READING PASSAGE:
That is correct, which is why I used quotes. It is important to not get bogged down in pedantry and lose sight of the argument, though. The matter being discussed is if you need to kill what you eat, and I’m using “fruit” as a shorthand for the thing a plant produces to be eaten but is not the plant itself.

fragmede 1 day ago

aren't plants alive?

latexr 1 day ago

They are, and you don’t kill them or harm them to eat the things they produce with the purpose of being eaten and spread. If you want to engage in the conversation, please make an effort to do so in good faith and actually address the arguments. If you’re only going to make basic queries everyone already agrees with, we’re just wasting time and space.

y-curious 1 day ago

"Aren't plants alive?" is such a bad faith argument that I don't know why you even bother replying. It's legitimately on the level of "internet troll". I eat meat btw, but I wouldn't even entertain someone that pretends there's no difference between a sentient mammal and a stalk of broccoli

latexr 1 day ago

You are right, of course. But I have noticed as of late that I sometimes became unkind in my replies, which I don’t like and didn’t use to happen. I want to do better.

Surely the right move here is not to play, but if you don’t get annoyed trolls can’t win either.

burnished 1 day ago

The point is that you're still killing that broccoli, not that the two acts have equal moral value. It doesn't normally need to be said but you know, someone was wrong on the internet

phito 1 day ago

Ever ate a carrot? The whole plant has to be "killed". Killing doesn't even make sense in the context of plants, a lot of them can just be cloned from a leaf, stem or root. Where do you draw the line between damaging and killing a plant, the termination of the apical meristem? The plant will stop growing but it can still clone itself, or grow more apical meristems...

This whole argument is absolutely meaningless.

edit: just pointing out I'm not directly replying to you but to the whole thread.

fragmede 1 day ago

> purpose of being eaten and spread

why do you get to decide that it isn't the purpose of a cow to be eaten?

You're arguing on the Internet, it's already a waste of time and space.

0x457 1 day ago

> why do you get to decide that it isn't the purpose of a cow to be eaten?

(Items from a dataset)
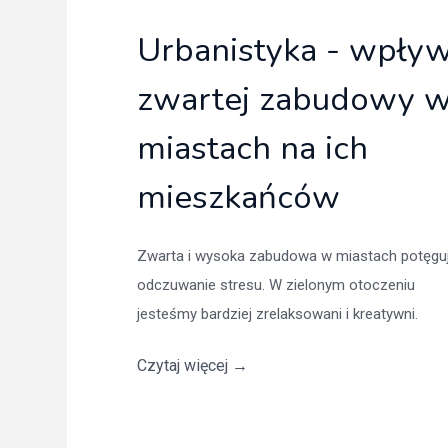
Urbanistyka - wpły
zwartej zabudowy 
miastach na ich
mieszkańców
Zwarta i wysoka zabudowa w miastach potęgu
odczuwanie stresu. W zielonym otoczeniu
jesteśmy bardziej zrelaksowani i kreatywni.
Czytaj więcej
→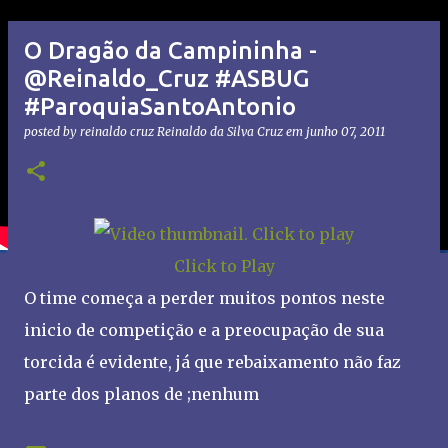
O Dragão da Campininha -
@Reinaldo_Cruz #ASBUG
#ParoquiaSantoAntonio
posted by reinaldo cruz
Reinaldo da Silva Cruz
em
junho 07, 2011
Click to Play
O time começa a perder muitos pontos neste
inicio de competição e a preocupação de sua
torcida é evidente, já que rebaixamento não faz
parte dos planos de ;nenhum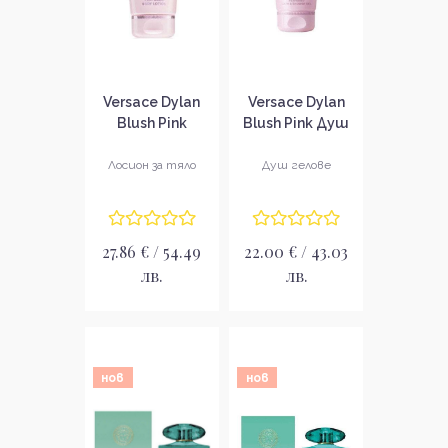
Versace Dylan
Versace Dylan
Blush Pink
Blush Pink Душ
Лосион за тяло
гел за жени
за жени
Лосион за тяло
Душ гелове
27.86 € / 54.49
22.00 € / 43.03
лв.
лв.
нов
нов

* * *

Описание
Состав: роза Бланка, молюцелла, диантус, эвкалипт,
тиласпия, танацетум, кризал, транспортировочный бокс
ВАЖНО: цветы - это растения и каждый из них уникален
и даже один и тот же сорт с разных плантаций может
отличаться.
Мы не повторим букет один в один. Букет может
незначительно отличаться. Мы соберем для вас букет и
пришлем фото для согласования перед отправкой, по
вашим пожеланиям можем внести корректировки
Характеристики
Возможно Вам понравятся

--

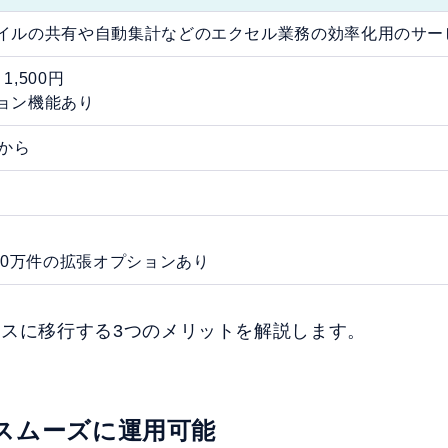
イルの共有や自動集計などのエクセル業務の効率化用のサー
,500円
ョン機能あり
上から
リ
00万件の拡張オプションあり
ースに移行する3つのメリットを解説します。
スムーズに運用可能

REQUIRED TASKS:
1) In the thread about whether you need to kill what you eat, what does the word "fruit" stand in for when latexr uses it as shorthand?
2) Write the next part of the thread about whether you need to kill what you eat, picking up after the last line shown.

ANSWERS FOR EACH ITEM:
1) The thing a plant produces to be eaten that is not the plant itself.

2)
Pretty sure it is the cow's purpose. Humans first domesticated a wild animal and then with selective breeding cows were "made". That has no weight on ethics tho.

addicted 1 day ago

Also, this is a ridiculous argument.

If someone raises their human kid “to be eaten”, that would be the purpose of the kid.

Does that make it ok to eat the kid?

addicted 1 day ago

Here’s a compromise.

Neither you nor I get to decide what the purpose of another sentient being is.

svieira 1 day ago

Absolutely. But while I cannot declare its ultimate "final cause", perhaps I have some right to declare a penultimate one? I have my reasons for believing this is the case. What are your reasons for believing it is not (or do you believe that we do have some right to declare penultimate final causes for living creatures, and if so, what are the limits?)

latexr 1 day ago

> why do you get to decide that it isn't the purpose of a cow to be eaten?

Clearly you’ve never experienced the sight of animals in a slaughterhouse, as they realise what is happening to the animals in front and begin to panic and violently bellow and push back.

> You're arguing on the Internet, it's already a waste of time and space.

That is only true for people who don’t engage in good faith and don’t have a genuine desire to learn and are open to changing their minds. For everyone else, it can and does provide value.

fragmede 1 day ago

your attempt to evoke an emotion doesn't answer my question though.

Why do you get to decide that the purpose of a cow isn't to be eaten?

latexr 1 day ago

Why do you get to decide it is? The onus of proof is on the one making the claim.

I guess someone could also repeatedly bash you over the head with a tire iron and break your legs, and when criticised reply “how do you know their purpose isn’t to get hurt?”

“Well, when I approached them to hit them, they cowered in fear, asked for mercy, and tried to flee.”

“Your attempt to evoke an emotion doesn’t answer the question though. How do you know their purpose is not to be ravaged?”

fragmede 1 day ago

> They are, and you don’t kill them or harm them to eat the things they produce with the purpose of being eaten and spread.

https://news.ycombinator.com/item?id=43113489

latexr 1 day ago

There is a chasm of difference between your purpose and the purpose of something you do.

If you build a chair, the purpose of doing so could be to sit or to earn money by selling it. We can derive exactly which from your actions and the outcomes, but there is still an identifiable purpose. However, it is entirely different to claim your purpose is to build chairs.

Similarly, in my previous example someone can hit someone else with the purpose of harming them, but it doesn’t mean that person’s purpose is to cause harm.

Do you see the difference? I do kind of feel like I’m discussing middle school philosophy here. I surely hope that is not my purpose. This whole conversation was unnecessary with a tiny bit of steel manning on your part, don’t you think? Does it truly seem reasonable to you to claim an entire species’ purpose is to do something they do not only not pursue but actively avoid? I’m confident you are able to see the point by now.